Task statement —
Please write out, word for word, the part of the piece on Abdel Fattah al-Sisi's family that begins with the words containing "Abdel Fattah al-Sisi and" and ends with "a hotel, accordingly.".

Page excerpt —

▶

Abdel Fattah al-Sisi and “le piston de la famille”
No worries (I know you were terribly worried, weren’t you) – posting with titles in French has not become a completely entrenched habit here at the Patrimony, but after our previous post it is once again fitting…
This Tunisian news site has broken news in the Francophone netiverse two days ago of a tweet by someone (I know, that is a very specific reference) of a photo of Medhat al-Sisi, current Egyptian President Abdel Fattah al-Sisi’s brother. I could not find the photo in question but reportedly Medhat al-Sisi can be seen there in the attire of a garçon d’hôtel, and apparently he really is working in a hotel, accordingly.
His brother, Abdel Fattah al-Sisi, the former chief of the Egyptian Armed Forces, now elected President of the country, does not gift his family members a luxurious life upon the good fortune of landing in the top position – that seems to be the message.
A commenter happily concludes:
“Ce n’est pas tout le monde qui veut beneficier du ”piston” de la famille.”
Meaning: not everyone looks to benefit from the string-pulling of the family. A cynical reaction to this claim is not entirely warranted. Yes, the above piece of news may be strategically used to further legitimization of the current Egyptian political system that is in place in the wake of the bloody events of last summer. Yet President al-Sisi is where he is partly because he himself and his family are credited (note that indeed this is a kind of capital in the context we are speaking about) with being deeply, some would say devoutly, religious and coming from the ordinary background of Cairo’s Gamaleya neighborhood. Whilst the Army was involved in “cohabitation” with the Muslim Brotherhood government (which it eventually removed from power), al-Sisi was named Commander-in-Chief and Minister of Defence by then-President Mohammed Morsi with reference to this – because he seemed like a choice particularly compatible with the Brotherhood’s spirit and rule. Or at least he could be presented as such.

◀

Information shown —
▶

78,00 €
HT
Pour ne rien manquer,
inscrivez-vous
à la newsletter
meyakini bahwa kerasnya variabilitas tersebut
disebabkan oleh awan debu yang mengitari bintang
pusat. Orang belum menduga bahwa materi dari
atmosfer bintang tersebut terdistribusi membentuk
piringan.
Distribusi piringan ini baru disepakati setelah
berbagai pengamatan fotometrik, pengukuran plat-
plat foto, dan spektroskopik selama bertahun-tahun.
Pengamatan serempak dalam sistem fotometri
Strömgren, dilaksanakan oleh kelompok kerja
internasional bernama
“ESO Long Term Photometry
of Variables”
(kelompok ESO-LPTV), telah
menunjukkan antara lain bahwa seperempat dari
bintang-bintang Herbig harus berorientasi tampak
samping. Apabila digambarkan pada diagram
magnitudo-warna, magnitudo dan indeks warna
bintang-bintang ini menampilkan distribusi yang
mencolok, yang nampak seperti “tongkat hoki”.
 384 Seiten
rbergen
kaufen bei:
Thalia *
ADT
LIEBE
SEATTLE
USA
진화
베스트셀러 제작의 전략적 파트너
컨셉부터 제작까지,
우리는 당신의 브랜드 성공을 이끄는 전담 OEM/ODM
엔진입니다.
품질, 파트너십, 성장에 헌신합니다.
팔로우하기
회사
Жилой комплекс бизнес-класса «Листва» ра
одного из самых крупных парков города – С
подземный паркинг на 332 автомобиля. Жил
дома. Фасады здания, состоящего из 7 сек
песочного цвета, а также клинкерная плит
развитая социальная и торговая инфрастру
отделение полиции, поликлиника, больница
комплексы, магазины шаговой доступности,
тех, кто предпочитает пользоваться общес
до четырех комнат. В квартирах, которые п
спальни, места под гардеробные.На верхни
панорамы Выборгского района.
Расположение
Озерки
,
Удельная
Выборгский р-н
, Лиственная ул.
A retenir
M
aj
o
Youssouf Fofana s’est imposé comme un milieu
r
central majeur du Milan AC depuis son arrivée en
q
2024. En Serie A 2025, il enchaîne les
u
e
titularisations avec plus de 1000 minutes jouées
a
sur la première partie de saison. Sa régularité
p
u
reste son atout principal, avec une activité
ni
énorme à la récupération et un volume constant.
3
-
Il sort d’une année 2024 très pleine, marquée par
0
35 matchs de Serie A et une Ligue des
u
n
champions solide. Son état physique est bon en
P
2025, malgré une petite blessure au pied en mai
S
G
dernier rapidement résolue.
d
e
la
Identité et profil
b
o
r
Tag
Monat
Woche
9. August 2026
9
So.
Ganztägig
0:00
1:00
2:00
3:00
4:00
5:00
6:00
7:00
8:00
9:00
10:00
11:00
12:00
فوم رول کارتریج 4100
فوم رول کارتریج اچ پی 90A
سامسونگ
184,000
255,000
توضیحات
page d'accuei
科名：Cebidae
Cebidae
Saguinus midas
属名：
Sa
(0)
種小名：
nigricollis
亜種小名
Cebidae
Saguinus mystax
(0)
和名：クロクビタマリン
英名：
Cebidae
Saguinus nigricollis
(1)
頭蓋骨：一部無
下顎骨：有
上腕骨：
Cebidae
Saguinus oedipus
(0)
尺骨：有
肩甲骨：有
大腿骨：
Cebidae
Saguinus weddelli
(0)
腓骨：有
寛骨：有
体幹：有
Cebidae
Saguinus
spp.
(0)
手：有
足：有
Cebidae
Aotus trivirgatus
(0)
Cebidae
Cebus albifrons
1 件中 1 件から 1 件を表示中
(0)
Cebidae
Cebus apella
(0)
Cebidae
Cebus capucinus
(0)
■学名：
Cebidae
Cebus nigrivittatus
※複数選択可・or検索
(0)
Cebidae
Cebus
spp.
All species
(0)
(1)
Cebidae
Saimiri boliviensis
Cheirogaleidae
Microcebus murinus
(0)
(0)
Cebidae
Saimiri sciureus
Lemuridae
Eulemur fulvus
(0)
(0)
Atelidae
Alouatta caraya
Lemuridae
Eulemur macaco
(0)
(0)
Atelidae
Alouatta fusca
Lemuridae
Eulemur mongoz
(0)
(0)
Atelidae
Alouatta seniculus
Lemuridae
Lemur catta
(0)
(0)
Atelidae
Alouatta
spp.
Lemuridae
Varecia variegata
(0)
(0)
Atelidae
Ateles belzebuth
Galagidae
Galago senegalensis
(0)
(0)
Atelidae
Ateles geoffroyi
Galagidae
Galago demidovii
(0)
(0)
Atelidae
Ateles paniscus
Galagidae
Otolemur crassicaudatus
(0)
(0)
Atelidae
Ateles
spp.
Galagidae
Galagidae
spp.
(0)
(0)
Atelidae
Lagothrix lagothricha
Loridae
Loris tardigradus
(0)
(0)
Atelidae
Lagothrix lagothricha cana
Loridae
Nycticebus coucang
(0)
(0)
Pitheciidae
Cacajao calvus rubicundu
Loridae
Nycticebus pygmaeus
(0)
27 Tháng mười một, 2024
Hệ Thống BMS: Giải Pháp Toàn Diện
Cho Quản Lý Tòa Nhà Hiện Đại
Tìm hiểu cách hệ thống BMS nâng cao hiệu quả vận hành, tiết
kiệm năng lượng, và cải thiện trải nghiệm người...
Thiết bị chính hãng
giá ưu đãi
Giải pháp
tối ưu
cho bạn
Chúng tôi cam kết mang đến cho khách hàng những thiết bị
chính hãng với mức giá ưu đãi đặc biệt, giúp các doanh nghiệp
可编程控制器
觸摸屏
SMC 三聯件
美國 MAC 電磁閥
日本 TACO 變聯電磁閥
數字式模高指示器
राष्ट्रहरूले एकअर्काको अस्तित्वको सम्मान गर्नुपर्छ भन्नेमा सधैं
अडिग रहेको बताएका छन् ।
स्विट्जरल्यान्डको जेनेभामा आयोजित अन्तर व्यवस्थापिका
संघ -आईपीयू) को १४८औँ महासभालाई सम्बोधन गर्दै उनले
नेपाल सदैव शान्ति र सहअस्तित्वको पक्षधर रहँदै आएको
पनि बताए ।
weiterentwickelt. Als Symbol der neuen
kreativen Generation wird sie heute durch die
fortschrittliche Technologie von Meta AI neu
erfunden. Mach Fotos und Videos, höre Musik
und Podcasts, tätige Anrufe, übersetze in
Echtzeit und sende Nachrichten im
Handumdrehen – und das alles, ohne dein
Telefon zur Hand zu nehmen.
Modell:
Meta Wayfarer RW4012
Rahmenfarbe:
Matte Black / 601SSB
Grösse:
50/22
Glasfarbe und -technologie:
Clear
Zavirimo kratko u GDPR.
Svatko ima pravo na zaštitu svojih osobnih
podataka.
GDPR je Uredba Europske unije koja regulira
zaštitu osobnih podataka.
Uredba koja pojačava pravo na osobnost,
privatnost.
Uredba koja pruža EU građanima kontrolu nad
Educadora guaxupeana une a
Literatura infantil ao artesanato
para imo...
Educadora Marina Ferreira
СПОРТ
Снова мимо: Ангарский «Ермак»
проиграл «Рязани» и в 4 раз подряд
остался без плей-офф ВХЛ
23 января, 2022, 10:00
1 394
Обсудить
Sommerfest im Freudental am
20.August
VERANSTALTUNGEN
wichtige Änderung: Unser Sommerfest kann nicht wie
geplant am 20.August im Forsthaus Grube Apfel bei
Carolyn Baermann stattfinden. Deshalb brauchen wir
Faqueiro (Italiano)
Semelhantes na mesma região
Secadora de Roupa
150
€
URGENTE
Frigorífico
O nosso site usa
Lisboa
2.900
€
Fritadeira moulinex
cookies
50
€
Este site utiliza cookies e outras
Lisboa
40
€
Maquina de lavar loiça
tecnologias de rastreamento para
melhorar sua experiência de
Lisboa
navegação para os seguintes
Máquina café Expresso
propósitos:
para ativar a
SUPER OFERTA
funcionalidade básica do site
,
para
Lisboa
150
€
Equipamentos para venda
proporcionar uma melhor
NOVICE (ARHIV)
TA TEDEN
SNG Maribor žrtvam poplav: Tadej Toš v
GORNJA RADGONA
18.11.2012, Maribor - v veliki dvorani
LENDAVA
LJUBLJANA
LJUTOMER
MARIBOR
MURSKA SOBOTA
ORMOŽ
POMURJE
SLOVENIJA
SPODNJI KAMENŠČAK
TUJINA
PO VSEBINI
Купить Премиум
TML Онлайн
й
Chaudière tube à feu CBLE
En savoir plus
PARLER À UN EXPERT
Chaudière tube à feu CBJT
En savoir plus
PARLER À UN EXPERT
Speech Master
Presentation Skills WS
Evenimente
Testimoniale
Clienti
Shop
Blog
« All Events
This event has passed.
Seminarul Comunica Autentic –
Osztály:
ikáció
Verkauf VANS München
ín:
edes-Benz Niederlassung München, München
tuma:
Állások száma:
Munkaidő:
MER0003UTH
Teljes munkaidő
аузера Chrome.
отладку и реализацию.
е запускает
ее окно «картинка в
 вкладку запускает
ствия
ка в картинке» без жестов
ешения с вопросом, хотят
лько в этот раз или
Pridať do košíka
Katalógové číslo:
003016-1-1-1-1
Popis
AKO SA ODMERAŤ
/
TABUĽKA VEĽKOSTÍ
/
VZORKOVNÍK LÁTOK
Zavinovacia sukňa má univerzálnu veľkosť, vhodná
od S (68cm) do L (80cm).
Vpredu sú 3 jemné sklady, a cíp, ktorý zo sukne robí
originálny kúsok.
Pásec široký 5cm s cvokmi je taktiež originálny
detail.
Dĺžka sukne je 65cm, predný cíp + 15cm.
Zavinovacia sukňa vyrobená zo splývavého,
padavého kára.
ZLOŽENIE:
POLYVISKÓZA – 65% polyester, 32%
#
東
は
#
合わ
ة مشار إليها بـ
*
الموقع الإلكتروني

◀

Your solution —
Abdel Fattah al-Sisi and “le piston de la famille”
No worries (I know you were terribly worried, weren’t you) – posting with titles in French has not become a completely entrenched habit here at the Patrimony, but after our previous post it is once again fitting…
This Tunisian news site has broken news in the Francophone netiverse two days ago of a tweet by someone (I know, that is a very specific reference) of a photo of Medhat al-Sisi, current Egyptian President Abdel Fattah al-Sisi’s brother. I could not find the photo in question but reportedly Medhat al-Sisi can be seen there in the attire of a garçon d’hôtel, and apparently he really is working in a hotel, accordingly.